As I pulled out of the driveway this morning, my oldest kid ran out to wait in her usual spot for the bus and scared the bejeezus out of me. She jumped into my peripheral vision and I only registered her wave and smile after I drove away. What I will remember is how her smile faded and she looked away once she saw my reaction, which looked like anger but was more surprise mixed with fear that I was somehow going to hit her.
The image of her hurt face stayed with me all morning. These are the kinds of moments I hope to avoid as a sober parent. One of the main reasons I stopped drinking in the first place was because I wanted to be a better parent. Don’t get me wrong — reason #1 was because I couldn’t take the hangovers anymore, but the shame of being a mother who had to drink every day was a close second. I never beat my kids or neglected to feed them, but I had very little interest in engaging. I was prone to irritability in the mornings and hours leading up to happy hour. Drinking allowed me to check out even more. I felt parenting more as a burden than a joy.
When I quit drinking, I was grateful to find comfort in their love. When you’ve had a rotten day and no longer count on cocktails to make it all better, being hugged by a toddler who smushes her chubby cheek against your own is surprisingly therapeutic, with no side effects, I might add. But my older kid is more challenging. Not only is she less prone to squishy-cheeked hugs, but she also has some of the traits I despise in myself.

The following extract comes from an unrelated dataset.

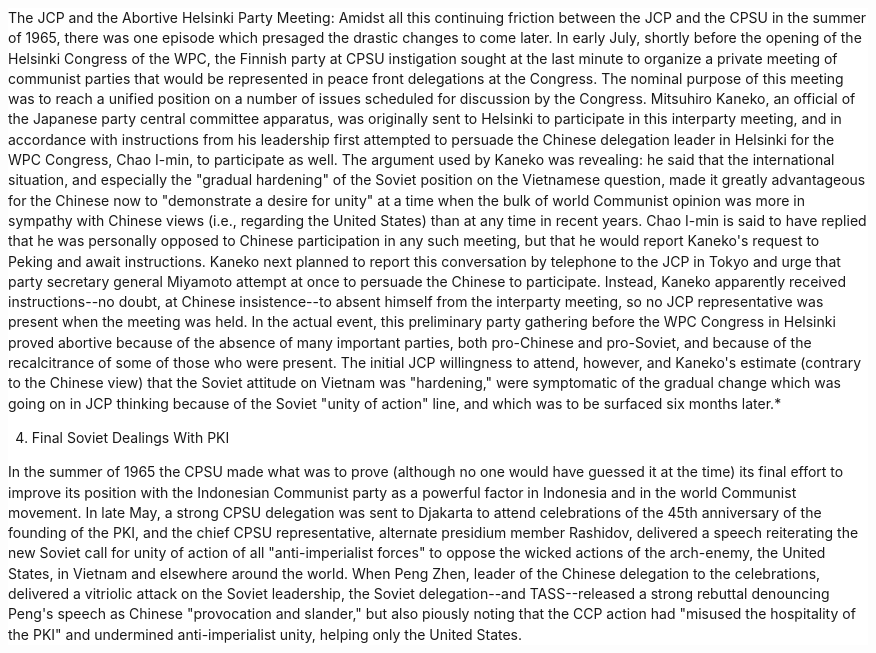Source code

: The JCP and the Abortive Helsinki Party Meeting: Amidst all this continuing friction between the JCP and the CPSU in the summer of 1965, there was one episode which presaged the drastic changes to come later. In early July, shortly before the opening of the Helsinki Congress of the WPC, the Finnish party at CPSU instigation sought at the last minute to organize a private meeting of communist parties that would be represented in peace front delegations at the Congress. The nominal purpose of this meeting was to reach a unified position on a number of issues scheduled for discussion by the Congress. Mitsuhiro Kaneko, an official of the Japanese party central committee apparatus, was originally sent to Helsinki to participate in this interparty meeting, and in accordance with instructions from his leadership first attempted to persuade the Chinese delegation leader in Helsinki for the WPC Congress, Chao I-min, to participate as well. The argument used by Kaneko was revealing: he said that the international situation, and especially the "gradual hardening" of the Soviet position on the Vietnamese question, made it greatly advantageous for the Chinese now to "demonstrate a desire for unity" at a time when the bulk of world Communist opinion was more in sympathy with Chinese views (i.e., regarding the United States) than at any time in recent years. Chao I-min is said to have replied that he was personally opposed to Chinese participation in any such meeting, but that he would report Kaneko's request to Peking and await instructions. Kaneko next planned to report this conversation by telephone to the JCP in Tokyo and urge that party secretary general Miyamoto attempt at once to persuade the Chinese to participate. Instead, Kaneko apparently received instructions--no doubt, at Chinese insistence--to absent himself from the interparty meeting, so no JCP representative was present when the meeting was held. In the actual event, this preliminary party gathering before the WPC Congress in Helsinki proved abortive because of the absence of many important parties, both pro-Chinese and pro-Soviet, and because of the recalcitrance of some of those who were present. The initial JCP willingness to attend, however, and Kaneko's estimate (contrary to the Chinese view) that the Soviet attitude on Vietnam was "hardening," were symptomatic of the gradual change which was going on in JCP thinking because of the Soviet "unity of action" line, and which was to be surfaced six months later.*

4. Final Soviet Dealings With PKI

In the summer of 1965 the CPSU made what was to prove (although no one would have guessed it at the time) its final effort to improve its position with the Indonesian Communist party as a powerful factor in Indonesia and in the world Communist movement. In late May, a strong CPSU delegation was sent to Djakarta to attend celebrations of the 45th anniversary of the founding of the PKI, and the chief CPSU representative, alternate presidium member Rashidov, delivered a speech reiterating the new Soviet call for unity of action of all "anti-imperialist forces" to oppose the wicked actions of the arch-enemy, the United States, in Vietnam and elsewhere around the world. When Peng Zhen, leader of the Chinese delegation to the celebrations, delivered a vitriolic attack on the Soviet leadership, the Soviet delegation--and TASS--released a strong rebuttal denouncing Peng's speech as Chinese "provocation and slander," but also piously noting that the CCP action had "misused the hospitality of the PKI" and undermined anti-imperialist unity, helping only the United States.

Not to get on the couch, but I grew up with a highly critical mother. I never felt smart or capable or, well, good enough in her eyes. I now know she never criticized to make me feel bad, but because she wanted better for me. She was my stepmom, actually, and she married my dad and inherited two young, needy children when she was only 23-years old. I’ve gained a lot of sympathy for her parenting style, I only wish I hadn’t adopted it as my own. But as a therapist once pointed out to me, we go with what we know. When I nag at my kid to recheck something in her homework or brush her teeth more carefully or I call her out on an outfit choice, I hear my mother’s critical voice cutting through what I’m ultimately saying out of love. The good news is sobriety is teaching me to recognize when I’m being a bitch. The bad news is sobriety is really letting me feel it when I’m being a bitch.
This is sort of a topic all in its own and not one I’ll go into much right now, but tipsy parenting is all the rage on social media, I suspect because no one is sure just how to handle all the pressure sober. Parents of young children are often overworked and overwrought. Many are dual-income families with all the usual expectations of kids’ activities and academics and family time, and don’t forget hobbies and personal and marital fulfillment for both parents. How exactly is this all supposed to happen in a typical day or week or even year? In short, it’s not, at least not all the time, and certainly not at various challenging points in parenthood. This has been my own experience anyway. One of the toughest times in my marriage and personal life was after my husband and I had our second child and I had to go back to work. The stress tore up our lives and we both escaped in damaging ways for some time because damage often leads to more damage until you’ve had enough. I guess the burdens we carried at the time were too hard and the future felt hopeless. I wish we’d both known it would pass. I know that now, at least.
It took 16 months into recovery, but I’m dipping my toes into the amends process. I want to focus on making myself more present and loving towards my husband and my kids. My family is the most important thing in the world to me, yet the target for the bulk of my fear and pain. We tend to hurt the ones we love the most, but I can work on my behavior. As I said earlier, sobriety has brought me painful recognition when I am acting like an ass. This self-awareness is a gift because I get to stop and correct myself. There are endless reset buttons. I am learning it is easier not to act like an ass in the first place, but for those moments when I react out of a place of fear or hurt, well, those are the real chances to learn and connect.
I’ll probably think about my daughter’s hurt face all day. I rolled my window down and waved at her from the road and sent her a text a little later, but I don’t know if she saw either. I won’t see her until after school and play practice. At that point it will be dinner time, so the only thing I can do is apologize and look for ways I can be less critical and harried and more supportive and accepting. This is the best gift I can give as a parent, but it’s also how I hope to treat the world around me. It starts at home.